No había nada más escrito. Cuando acabé, miré a mi padre y vi que estaba con los ojos abiertos observándome fijamente.

Me quedé helado, no pensaba que volvería a verlo con vida. Fue una sensación de obtener algo perdido, como volver a recuperar mi propia habla.

Intentó hablar pero no pudo con tantos cables que le colgaban por todo el cuerpo y le sobresalían de la garganta. Parecía que toda su alma pendía de hilos. Se notaba que tenía poca energía después de tantas semanas sin existir.

Me di cuenta de lo que iba a hacer antes de que lo hiciera. Por primera vez iba a signar, iba a hablar conmigo en signos.

Me emocioné y lloré; por fin signaba. Hablaba en mi lengua. Había esperado tanto aquel momento y ocurría cuando lo perdía.

Dijo, os lo traduciré lo más concreto que pueda:

—Tráela aquí, Izan. Todo lo que dice es a la vez falso y verdad. En parte de su verdad está la falsedad y en su falsedad está la verdad. Toda esta historia que relata en su diario es una preciosa mentira que envuelve grandes verdades. —Seguidamente me miró y con su último fuelle de ese instante de consciencia me signó—: Sabía que me cuidarías, que estarías a mi lado. —Miró la habitación decorada—. Mi mundo y tú, ¿se puede pedir más?

Lloré. Él cerró los ojos, aún estaba conmigo, pero le había perdido un poco con tanto esfuerzo. Creí que no duraría mucho más.

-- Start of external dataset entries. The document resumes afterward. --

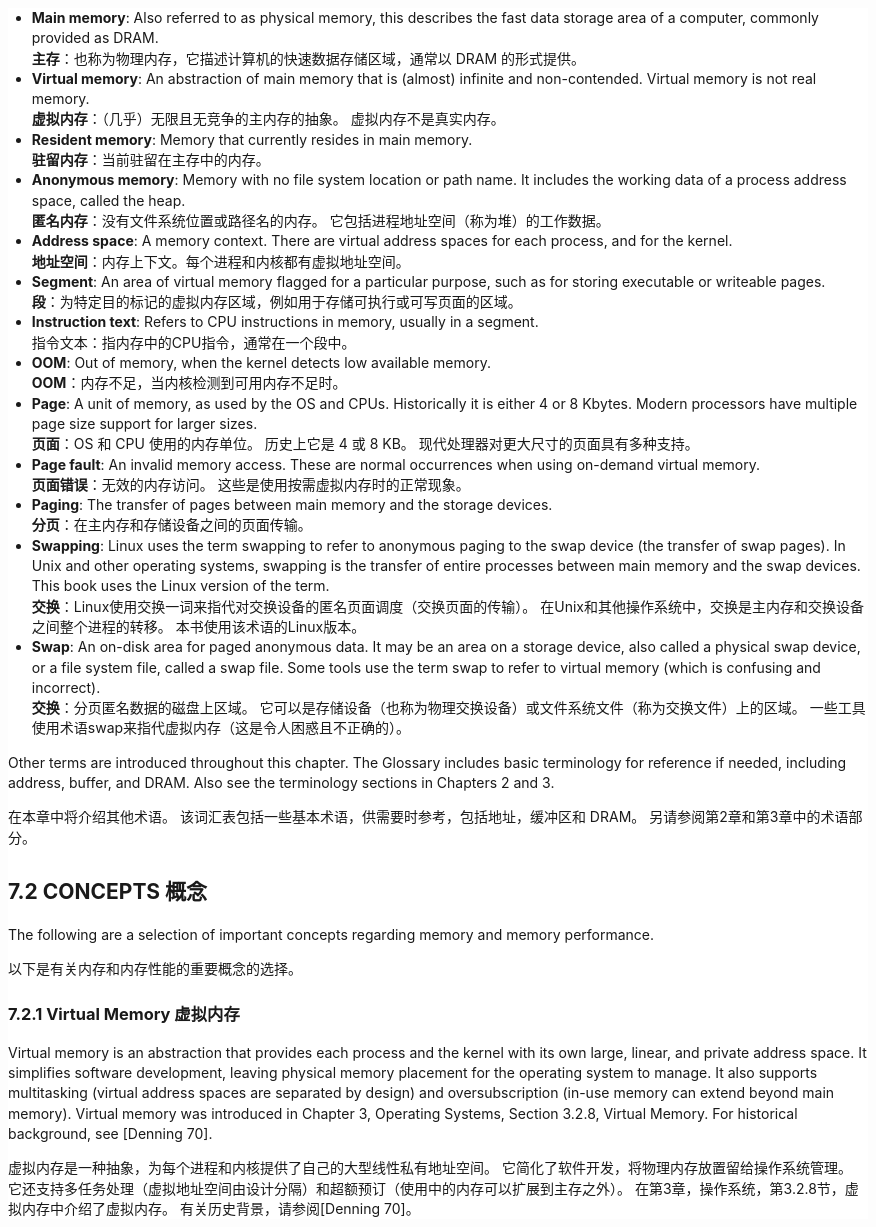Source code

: * **Main memory**: Also referred to as physical memory, this describes the fast data storage area of a computer, commonly provided as DRAM. <br> **主存**：也称为物理内存，它描述计算机的快速数据存储区域，通常以 DRAM 的形式提供。
* **Virtual memory**: An abstraction of main memory that is (almost) infinite and non-contended. Virtual memory is not real memory. <br> **虚拟内存**：（几乎）无限且无竞争的主内存的抽象。 虚拟内存不是真实内存。
* **Resident memory**: Memory that currently resides in main memory. <br> **驻留内存**：当前驻留在主存中的内存。
* **Anonymous memory**: Memory with no file system location or path name. It includes the working data of a process address space, called the heap. <br> **匿名内存**：没有文件系统位置或路径名的内存。 它包括进程地址空间（称为堆）的工作数据。
* **Address space**: A memory context. There are virtual address spaces for each process, and for the kernel. <br> **地址空间**：内存上下文。每个进程和内核都有虚拟地址空间。
* **Segment**: An area of virtual memory flagged for a particular purpose, such as for storing executable or writeable pages. <br> **段**：为特定目的标记的虚拟内存区域，例如用于存储可执行或可写页面的区域。
* **Instruction text**: Refers to CPU instructions in memory, usually in a segment. <br> 指令文本：指内存中的CPU指令，通常在一个段中。
* **OOM**: Out of memory, when the kernel detects low available memory. <br> **OOM**：内存不足，当内核检测到可用内存不足时。
* **Page**: A unit of memory, as used by the OS and CPUs. Historically it is either 4 or 8 Kbytes. Modern processors have multiple page size support for larger sizes. <br> **页面**：OS 和 CPU 使用的内存单位。 历史上它是 4 或 8 KB。 现代处理器对更大尺寸的页面具有多种支持。
* **Page fault**: An invalid memory access. These are normal occurrences when using on-demand virtual memory. <br> **页面错误**：无效的内存访问。 这些是使用按需虚拟内存时的正常现象。
* **Paging**: The transfer of pages between main memory and the storage devices. <br> **分页**：在主内存和存储设备之间的页面传输。
* **Swapping**: Linux uses the term swapping to refer to anonymous paging to the swap device (the transfer of swap pages). In Unix and other operating systems, swapping is the transfer of entire processes between main memory and the swap devices. This book uses the Linux version of the term. <br> **交换**：Linux使用交换一词来指代对交换设备的匿名页面调度（交换页面的传输）。 在Unix和其他操作系统中，交换是主内存和交换设备之间整个进程的转移。 本书使用该术语的Linux版本。
* **Swap**: An on-disk area for paged anonymous data. It may be an area on a storage device, also called a physical swap device, or a file system file, called a swap file. Some tools use the term swap to refer to virtual memory (which is confusing and incorrect). <br> **交换**：分页匿名数据的磁盘上区域。 它可以是存储设备（也称为物理交换设备）或文件系统文件（称为交换文件）上的区域。 一些工具使用术语swap来指代虚拟内存（这是令人困惑且不正确的）。

Other terms are introduced throughout this chapter. The Glossary includes basic terminology for reference if needed, including address, buffer, and DRAM. Also see the terminology sections in Chapters 2 and 3.

在本章中将介绍其他术语。 该词汇表包括一些基本术语，供需要时参考，包括地址，缓冲区和 DRAM。 另请参阅第2章和第3章中的术语部分。

## 7.2 CONCEPTS 概念

The following are a selection of important concepts regarding memory and memory performance.

以下是有关内存和内存性能的重要概念的选择。

### 7.2.1 Virtual Memory 虚拟内存

Virtual memory is an abstraction that provides each process and the kernel with its own large, linear, and private address space. It simplifies software development, leaving physical memory placement for the operating system to manage. It also supports multitasking (virtual address spaces are separated by design) and oversubscription (in-use memory can extend beyond main memory). Virtual memory was introduced in Chapter 3, Operating Systems, Section 3.2.8, Virtual Memory. For historical background, see [Denning 70].

虚拟内存是一种抽象，为每个进程和内核提供了自己的大型线性私有地址空间。 它简化了软件开发，将物理内存放置留给操作系统管理。 它还支持多任务处理（虚拟地址空间由设计分隔）和超额预订（使用中的内存可以扩展到主存之外）。 在第3章，操作系统，第3.2.8节，虚拟内存中介绍了虚拟内存。 有关历史背景，请参阅[Denning 70]。
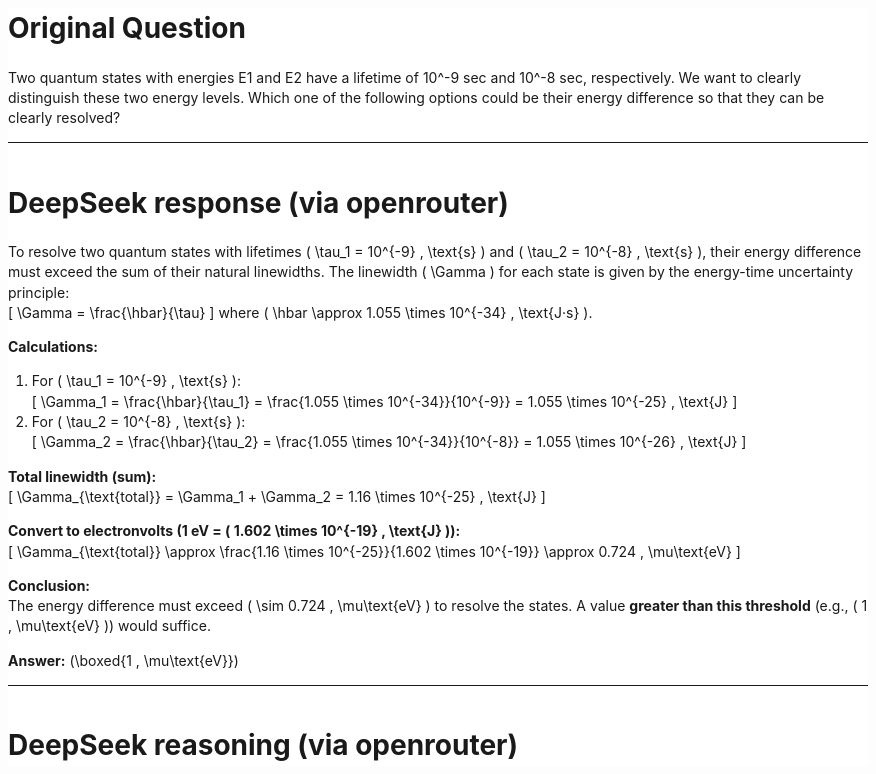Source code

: # Original Question

Two quantum states with energies E1 and E2 have a lifetime of 10^-9 sec and 10^-8 sec, respectively. We want to clearly distinguish these two energy levels. Which one of the following options could be their energy difference so that they can be clearly resolved?


---

# DeepSeek response (via openrouter)

To resolve two quantum states with lifetimes \( \tau_1 = 10^{-9} \, \text{s} \) and \( \tau_2 = 10^{-8} \, \text{s} \), their energy difference must exceed the sum of their natural linewidths. The linewidth \( \Gamma \) for each state is given by the energy-time uncertainty principle:  
\[
\Gamma = \frac{\hbar}{\tau}
\]
where \( \hbar \approx 1.055 \times 10^{-34} \, \text{J·s} \).  

**Calculations:**  
1. For \( \tau_1 = 10^{-9} \, \text{s} \):  
\[
\Gamma_1 = \frac{\hbar}{\tau_1} = \frac{1.055 \times 10^{-34}}{10^{-9}} = 1.055 \times 10^{-25} \, \text{J}
\]  
2. For \( \tau_2 = 10^{-8} \, \text{s} \):  
\[
\Gamma_2 = \frac{\hbar}{\tau_2} = \frac{1.055 \times 10^{-34}}{10^{-8}} = 1.055 \times 10^{-26} \, \text{J}
\]  

**Total linewidth (sum):**  
\[
\Gamma_{\text{total}} = \Gamma_1 + \Gamma_2 = 1.16 \times 10^{-25} \, \text{J}
\]  

**Convert to electronvolts (1 eV = \( 1.602 \times 10^{-19} \, \text{J} \)):**  
\[
\Gamma_{\text{total}} \approx \frac{1.16 \times 10^{-25}}{1.602 \times 10^{-19}} \approx 0.724 \, \mu\text{eV}
\]  

**Conclusion:**  
The energy difference must exceed \( \sim 0.724 \, \mu\text{eV} \) to resolve the states. A value **greater than this threshold** (e.g., \( 1 \, \mu\text{eV} \)) would suffice.  

**Answer:** \(\boxed{1 \, \mu\text{eV}}\)

---

# DeepSeek reasoning (via openrouter)
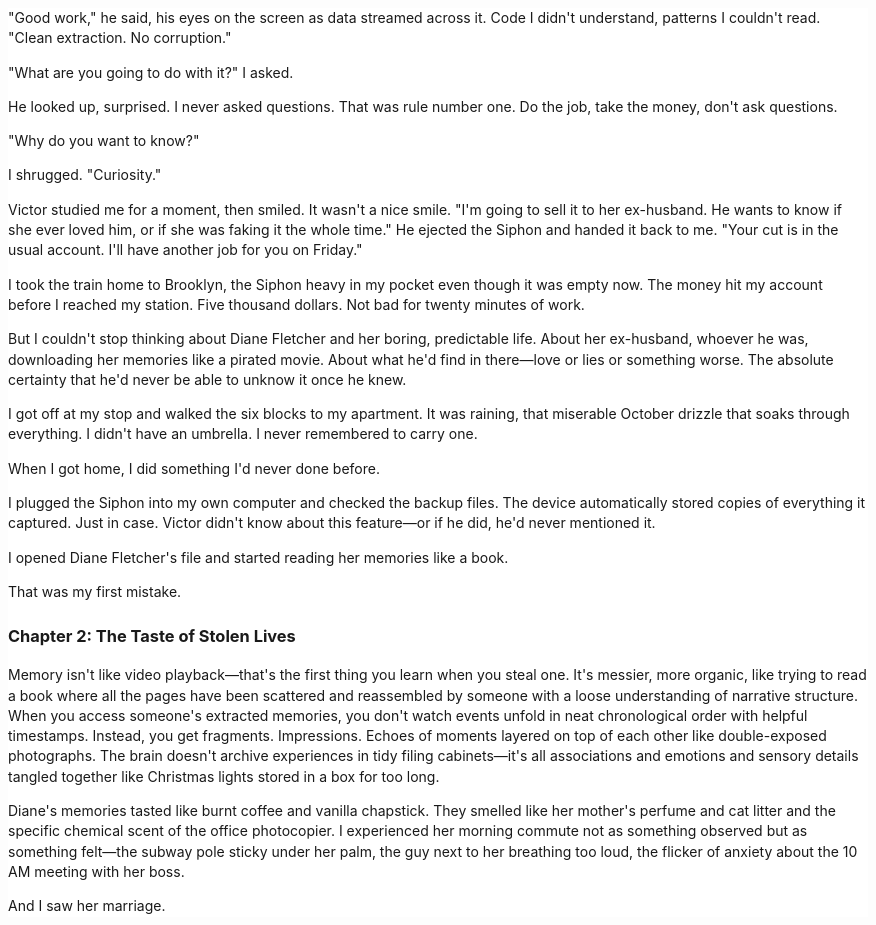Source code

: "Good work," he said, his eyes on the screen as data streamed across it. Code I didn't understand, patterns I couldn't read. "Clean extraction. No corruption."

"What are you going to do with it?" I asked.

He looked up, surprised. I never asked questions. That was rule number one. Do the job, take the money, don't ask questions.

"Why do you want to know?"

I shrugged. "Curiosity."

Victor studied me for a moment, then smiled. It wasn't a nice smile. "I'm going to sell it to her ex-husband. He wants to know if she ever loved him, or if she was faking it the whole time." He ejected the Siphon and handed it back to me. "Your cut is in the usual account. I'll have another job for you on Friday."

I took the train home to Brooklyn, the Siphon heavy in my pocket even though it was empty now. The money hit my account before I reached my station. Five thousand dollars. Not bad for twenty minutes of work.

But I couldn't stop thinking about Diane Fletcher and her boring, predictable life. About her ex-husband, whoever he was, downloading her memories like a pirated movie. About what he'd find in there—love or lies or something worse. The absolute certainty that he'd never be able to unknow it once he knew.

I got off at my stop and walked the six blocks to my apartment. It was raining, that miserable October drizzle that soaks through everything. I didn't have an umbrella. I never remembered to carry one.

When I got home, I did something I'd never done before.

I plugged the Siphon into my own computer and checked the backup files. The device automatically stored copies of everything it captured. Just in case. Victor didn't know about this feature—or if he did, he'd never mentioned it.

I opened Diane Fletcher's file and started reading her memories like a book.

That was my first mistake.

### Chapter 2: The Taste of Stolen Lives

Memory isn't like video playback—that's the first thing you learn when you steal one. It's messier, more organic, like trying to read a book where all the pages have been scattered and reassembled by someone with a loose understanding of narrative structure. When you access someone's extracted memories, you don't watch events unfold in neat chronological order with helpful timestamps. Instead, you get fragments. Impressions. Echoes of moments layered on top of each other like double-exposed photographs. The brain doesn't archive experiences in tidy filing cabinets—it's all associations and emotions and sensory details tangled together like Christmas lights stored in a box for too long.

Diane's memories tasted like burnt coffee and vanilla chapstick. They smelled like her mother's perfume and cat litter and the specific chemical scent of the office photocopier. I experienced her morning commute not as something observed but as something felt—the subway pole sticky under her palm, the guy next to her breathing too loud, the flicker of anxiety about the 10 AM meeting with her boss.

And I saw her marriage.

Verle signar fue maravilloso. Quizá os sea imposible comprender lo que significa ser aceptado, que alguien decida por fin hablar en tu idioma, olvidándose de tu diferencia.

Sabía que todo lo que había dicho no eran unas frases al azar. Era su última petición de su vida. Además, la manera en que me signó estaba llena de amor, de dulzura y de respeto. Cada signo fue hecho con mimo y lo recibí como una caricia en mi rostro. No era que no pudiese hablar y aquello fuera su única forma de comunicarse, sino que siempre deseó hacerlo pero jamás encontró la ocasión. Su forma de ser y su tozudez se lo impidieron.

Iba a traer a aquella chica para él. Sería su último caso abierto, que estaba seguro que resolvería.

Antes de irme no pude evitar pegarle unos buenos golpes a ese gran saco rojo que aún pendía de la habitación.

Saqué toda la tensión y el dolor que llevaba acumulado durante todas aquellas semanas velándole.

Creo que lo golpeé durante una media hora larga.

Me sentí mejor, aquel saco rojo era sanador. Te arrebataba el dolor, fue como notar que aquellas sábanas de enfermos con las que lo había rellenado me transmitían su lucha y su energía. No sé, supongo que eran cosas mías, pero eso es lo que sentía.

Supongo que todo se resume en el roce conocido de los que nos aman y el extraño roce de los que deseamos.

Me sentía invencible y también me reconocía en mi propio padre. Al fin y al cabo, por primera vez en mi vida debía ejercer su profesión, ser él cuando él estaba a punto de dejar de existir.